To bring this letter to a close, I would like to beg for your understanding and leniency for John and Tom again. Please don't give up them!
Yours sincerely,
Chris Wong
This is my sixth writing exam practice. Please give me feedback.
Thanks in advance.
Question:
At an inter-class sporting event your team became involved in a dispute which led to an outbreak of fighting with the opposing team. You witnessed the entire incident and do not agree with your school principal's decision to expel two of your classmates.
Write a letter to the principal, Ms Lam, to explain how the fight arose and to ask for understanding and leniency with regard to your classmates' conduct. Suggest an alternative punishment and outline the most useful lesson students can draw from this experience. You can base the incident on any team sport with which you are familiar. Sign your letter 'Chris Wong'.
Dear Ms Lam,
I am one of your students from 7A. I heard the news about your decision to expel two of my classmates for fighting at the recent inter-class football match. As a witness of the entire incident, I would like to show my point of view to this, hoping you can take it into account and reconsider the punishment.

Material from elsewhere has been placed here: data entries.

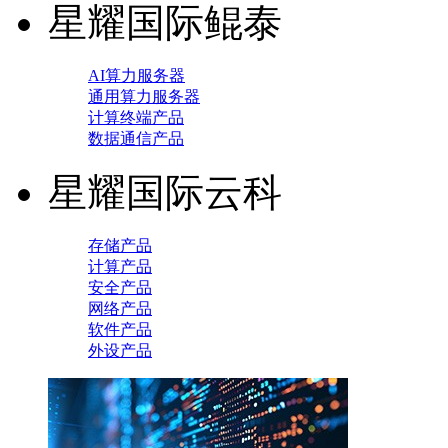
星耀国际鲲泰
AI算力服务器
通用算力服务器
计算终端产品
数据通信产品
星耀国际云科
存储产品
计算产品
安全产品
网络产品
软件产品
外设产品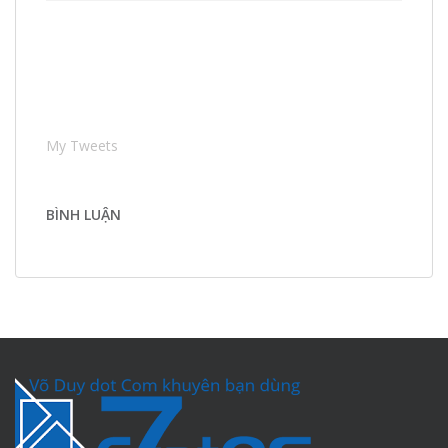
My Tweets
BÌNH LUẬN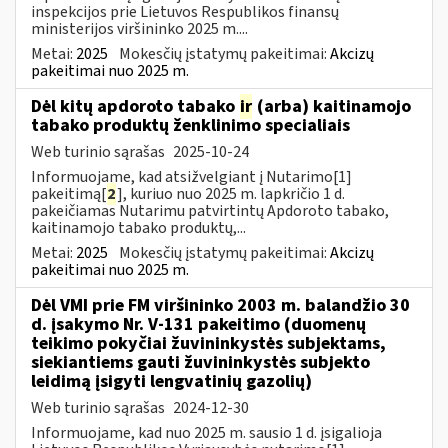
inspekcijos prie Lietuvos Respublikos finansų
ministerijos viršininko 2025 m....
Metai:
2025
Mokesčių įstatymų pakeitimai:
Akcizų
pakeitimai nuo 2025 m.
Dėl kitų apdoroto tabako
ir
(arba) kaitinamojo
tabako produktų ženklinimo specialiais
Web turinio sąrašas
2025-10-24
Informuojame, kad atsižvelgiant į Nutarimo[1]
pakeitimą[
2
], kuriuo nuo 2025 m. lapkričio 1 d.
pakeičiamas Nutarimu patvirtintų Apdoroto tabako,
kaitinamojo tabako produktų,...
Metai:
2025
Mokesčių įstatymų pakeitimai:
Akcizų
pakeitimai nuo 2025 m.
Dėl VMI prie FM viršininko 2003 m. balandžio 30
d. įsakymo Nr. V-131 pakeitimo (duomenų
teikimo pokyčiai žuvininkystės subjektams,
siekiantiems gauti žuvininkystės subjekto
leidimą įsigyti lengvatinių gazolių)
Web turinio sąrašas
2024-12-30
Informuojame, kad nuo 2025 m. sausio 1 d. įsigalioja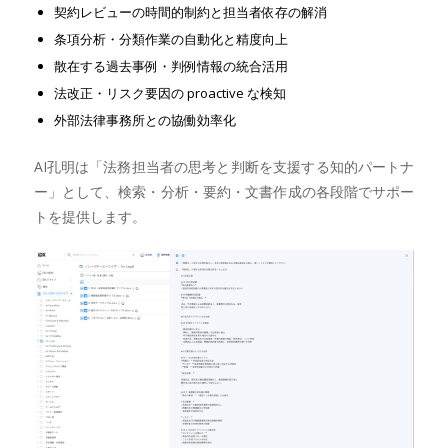
契約レビューの時間的制約と担当者依存の解消
条項分析・分類作業の自動化と精度向上
散在する過去事例・判例情報の統合活用
法改正・リスク要因の proactive な検知
外部法律事務所との協働効率化
AI孔明は「法務担当者の思考と判断を支援する知的パートナ
ー」として、検索・分析・要約・文書作成の各段階でサポー
トを提供します。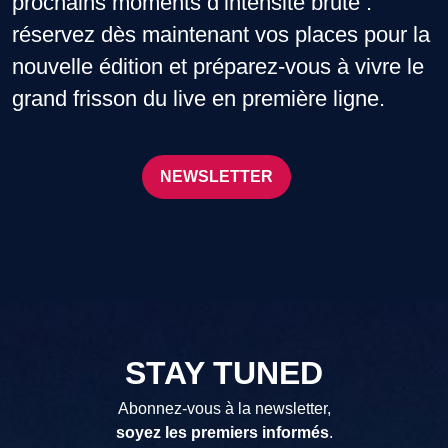
prochains moments d’intensité brute :
réservez dès maintenant vos places pour la
nouvelle édition et préparez-vous à vivre le
grand frisson du live en première ligne.
NEWSLETTER
STAY TUNED
Abonnez-vous à la newsletter,
soyez les premiers informés
.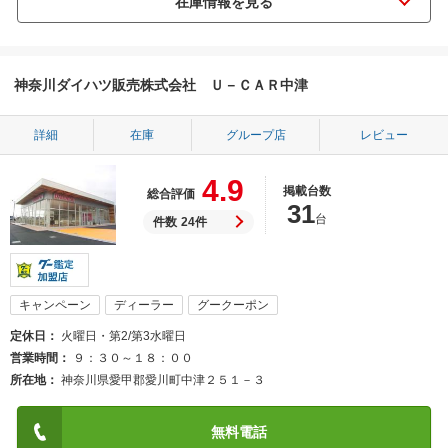
神奈川ダイハツ販売株式会社 Ｕ－ＣＡＲ中津
詳細
在庫
グループ店
レビュー
4.9
掲載台数
総合評価
31
台
件数
24件
キャンペーン
ディーラー
グークーポン
定休日
火曜日・第2/第3水曜日
営業時間
９：３０～１８：００
所在地
神奈川県愛甲郡愛川町中津２５１－３
無料電話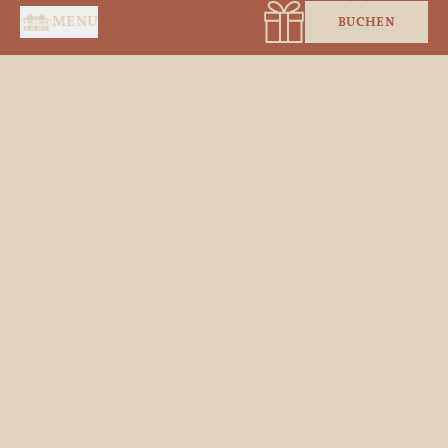
Cookie-Einstellungen
MENU
BUCHEN
STARTSEITE
SERVICES
SUITEN & ZIMMER
RESTAURANT
SPA BY HOLIDERMIE
GESCHENKGUTSCHEINE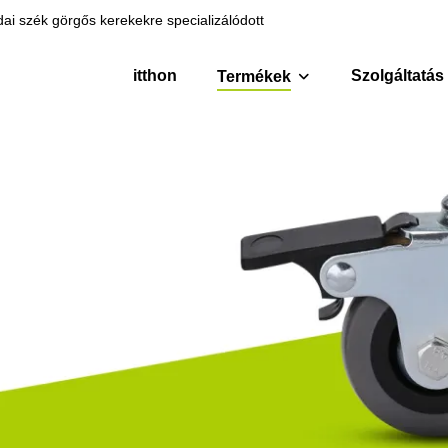
ai szék görgős kerekekre specializálódott
itthon
Szolgáltatás
Termékek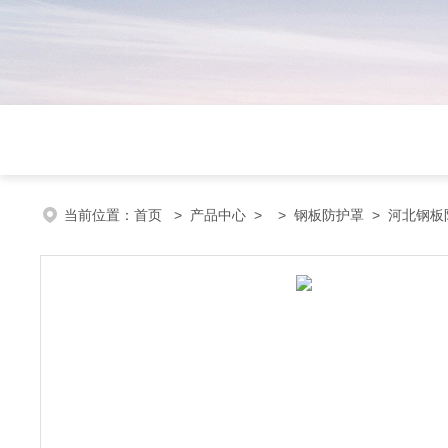
当前位置：
首页
>
产品中心
> >
钢板防护罩
> 河北钢板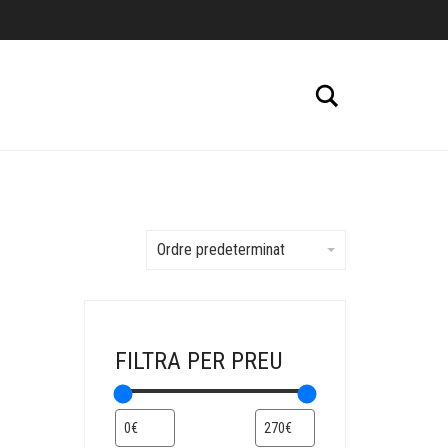
Cerca
Ordre predeterminat
FILTRA PER PREU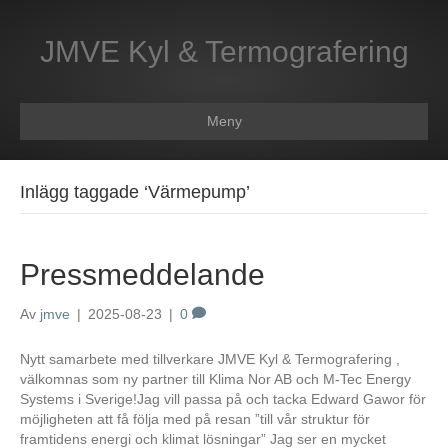
JMVE Kyl & Termografering
Meny
Inlägg taggade ‘Värmepump’
Pressmeddelande
Av
jmve
|
2025-08-23
|
0
Nytt samarbete med tillverkare JMVE Kyl & Termografering ,
välkomnas som ny partner till Klima Nor AB och M-Tec Energy
Systems i Sverige!Jag vill passa på och tacka Edward Gawor för
möjligheten att få följa med på resan ”till vår struktur för
framtidens energi och klimat lösningar” Jag ser en mycket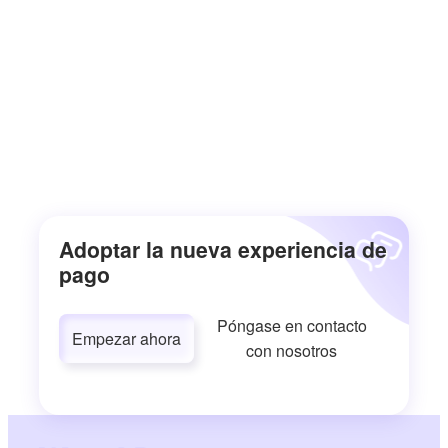
Adoptar la nueva experiencia de
pago
Póngase en contacto
Empezar ahora
con nosotros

At the 7A verse 7B football match, I was audience, watching the match and cheering for the team of my class. All the players went to great lengths to score a goal. It caused many collisions. Trying mindlessly to take possession of the ball, an opponent badly hurt a 7A player. However, the referee gave no card to the player. It flared up pushes and shouts between the teams. Finally, it became unstoppable; John and Tom got into fight with the players of the 7B team.

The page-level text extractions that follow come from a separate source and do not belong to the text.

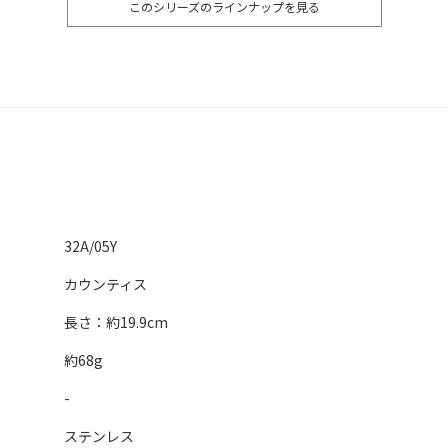
このシリーズのラインナップを見る
32A/05Y
カウンティス
長さ：約19.9cm
約68g
-
ステンレス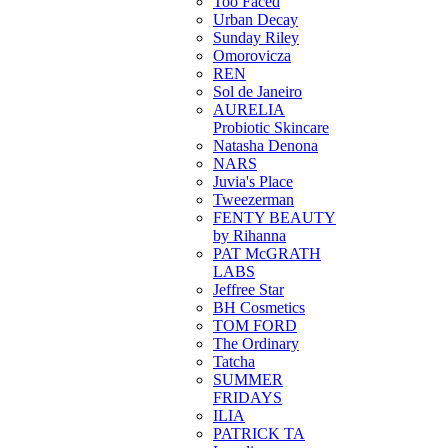
Too Faced
Urban Decay
Sunday Riley
Omorovicza
REN
Sol de Janeiro
AURELIA
Probiotic Skincare
Natasha Denona
NARS
Juvia's Place
Tweezerman
FENTY BEAUTY
by Rihanna
PAT McGRATH
LABS
Jeffree Star
BH Cosmetics
TOM FORD
The Ordinary
Tatcha
SUMMER
FRIDAYS
ILIA
PATRICK TA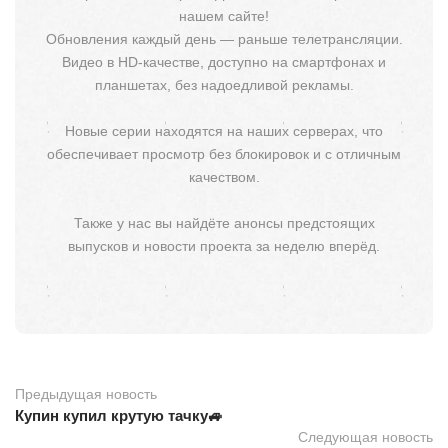
нашем сайте!
Обновления каждый день — раньше телетрансляции.
Видео в HD-качестве, доступно на смартфонах и
планшетах, без надоедливой рекламы.
Новые серии находятся на наших серверах, что
обеспечивает просмотр без блокировок и с отличным
качеством.
Также у нас вы найдёте анонсы предстоящих
выпусков и новости проекта за неделю вперёд.
Предыдущая новость
Купин купил крутую тачку🚙
Следующая новость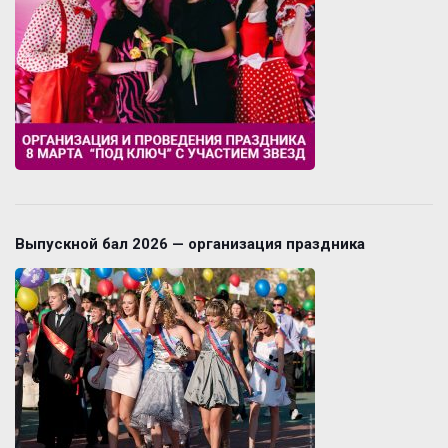
Выпускной бал 2026 — организация праздника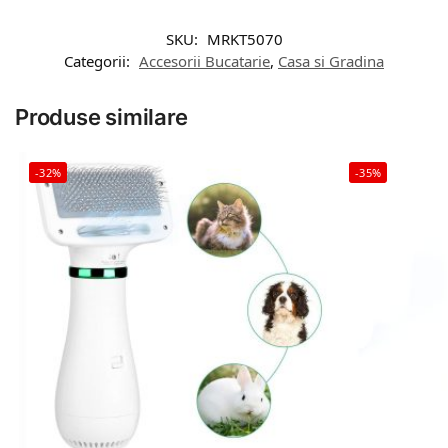
SKU:
MRKT5070
Categorii:
Accesorii Bucatarie
,
Casa si Gradina
Produse similare
-32%
-35%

John and Tom were wrong at the fighting. However, I think we should put ourselves into their shoes and understand why they behaved in that irresponsible way. Before anything else, the player of the opposing team badly hurt one of our players but showed no sign of regret. Plus the players are sweating and tiring; It would be easy for anyone losing their control, as we could see this kind of thing happens occasionally at professional football and even other games. Added to this, it is the last football match they would attend in our school; the dedication they would put into this match is understandable. They may take this game over-seriously and therefore act barbarously.
Besides, there are reasons compelling me to beg for your leniency for John and Tom. As we know, they are good students in their class. They never got a demerit before and always pay full attention in every lesson. And the results of their school tests and exams can prove their good-student nature. It is a loss for our school to expel good students just because of a single bad behavior. Also, expelling them before four months when they will take the infamously difficult A-level exam is too harsh. They would lose the chance to take the mock exams and return to school to seek help from teachers. Therefore, although the punishment per se may be appropriate, the infliction that the students suffered would be double.

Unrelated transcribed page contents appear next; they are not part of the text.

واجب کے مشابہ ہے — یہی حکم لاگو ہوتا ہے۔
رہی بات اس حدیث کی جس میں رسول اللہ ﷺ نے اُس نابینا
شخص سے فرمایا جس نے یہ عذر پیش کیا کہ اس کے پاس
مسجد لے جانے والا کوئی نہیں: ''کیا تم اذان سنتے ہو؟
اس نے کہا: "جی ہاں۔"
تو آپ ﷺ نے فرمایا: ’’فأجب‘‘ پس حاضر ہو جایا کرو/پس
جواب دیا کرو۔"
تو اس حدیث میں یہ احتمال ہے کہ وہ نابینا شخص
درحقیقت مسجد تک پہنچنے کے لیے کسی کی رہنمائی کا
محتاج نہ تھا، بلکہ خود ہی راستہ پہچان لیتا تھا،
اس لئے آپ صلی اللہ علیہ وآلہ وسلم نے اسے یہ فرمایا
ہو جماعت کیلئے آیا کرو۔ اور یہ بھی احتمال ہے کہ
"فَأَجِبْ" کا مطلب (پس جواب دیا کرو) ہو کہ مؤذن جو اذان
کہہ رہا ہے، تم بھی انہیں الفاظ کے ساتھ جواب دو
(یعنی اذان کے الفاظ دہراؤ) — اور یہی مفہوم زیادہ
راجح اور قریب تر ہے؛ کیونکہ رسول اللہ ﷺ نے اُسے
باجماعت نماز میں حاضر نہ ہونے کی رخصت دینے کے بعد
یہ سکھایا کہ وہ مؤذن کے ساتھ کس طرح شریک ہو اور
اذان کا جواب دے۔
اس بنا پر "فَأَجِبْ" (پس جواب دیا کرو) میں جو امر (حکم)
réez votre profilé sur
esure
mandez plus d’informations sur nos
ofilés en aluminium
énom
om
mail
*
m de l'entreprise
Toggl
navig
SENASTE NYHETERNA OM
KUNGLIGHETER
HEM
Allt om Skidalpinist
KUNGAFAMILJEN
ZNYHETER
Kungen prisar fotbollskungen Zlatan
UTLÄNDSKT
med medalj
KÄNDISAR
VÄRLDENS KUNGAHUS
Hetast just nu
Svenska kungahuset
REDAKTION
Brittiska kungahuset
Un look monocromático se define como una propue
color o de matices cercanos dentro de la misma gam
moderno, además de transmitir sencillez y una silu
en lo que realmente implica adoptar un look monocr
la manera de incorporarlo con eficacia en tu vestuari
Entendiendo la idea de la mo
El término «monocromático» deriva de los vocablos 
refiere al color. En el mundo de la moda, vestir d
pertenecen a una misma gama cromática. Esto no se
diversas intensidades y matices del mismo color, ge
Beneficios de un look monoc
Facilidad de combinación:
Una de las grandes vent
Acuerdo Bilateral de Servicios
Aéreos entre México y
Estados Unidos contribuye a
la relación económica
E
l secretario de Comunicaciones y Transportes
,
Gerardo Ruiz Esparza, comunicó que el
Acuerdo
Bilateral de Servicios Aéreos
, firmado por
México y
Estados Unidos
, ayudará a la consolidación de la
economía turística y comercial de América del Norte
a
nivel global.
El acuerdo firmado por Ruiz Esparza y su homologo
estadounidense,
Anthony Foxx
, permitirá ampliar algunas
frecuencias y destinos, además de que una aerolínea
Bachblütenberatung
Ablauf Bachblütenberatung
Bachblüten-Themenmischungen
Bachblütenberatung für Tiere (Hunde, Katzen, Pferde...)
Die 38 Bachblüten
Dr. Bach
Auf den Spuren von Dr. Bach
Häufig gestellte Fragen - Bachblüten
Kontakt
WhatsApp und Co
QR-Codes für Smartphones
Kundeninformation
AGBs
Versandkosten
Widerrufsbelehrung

I think it would be better to impose an alternative punishment. I would suggest keeping them at school for hours after school would be a productive one. On one hand, they would know that they must suffer the consequences of their conduct. On the other hand, it would not be detrimental to their study.
Although that unwelcome incident happened, students can learn a lesson from it. They would learn that barbarous actions are always unacceptable in a civilized place. No one should break this rule and resolve a problem by a fight. If they did it, they would suffer the consequences. Also, students would bear in mind that they should control they emotions in any case, otherwise, the result would be devastated.
To bring this letter to a close, I would like to beg for your understanding and leniency for John and Tom again. Please don't give up them!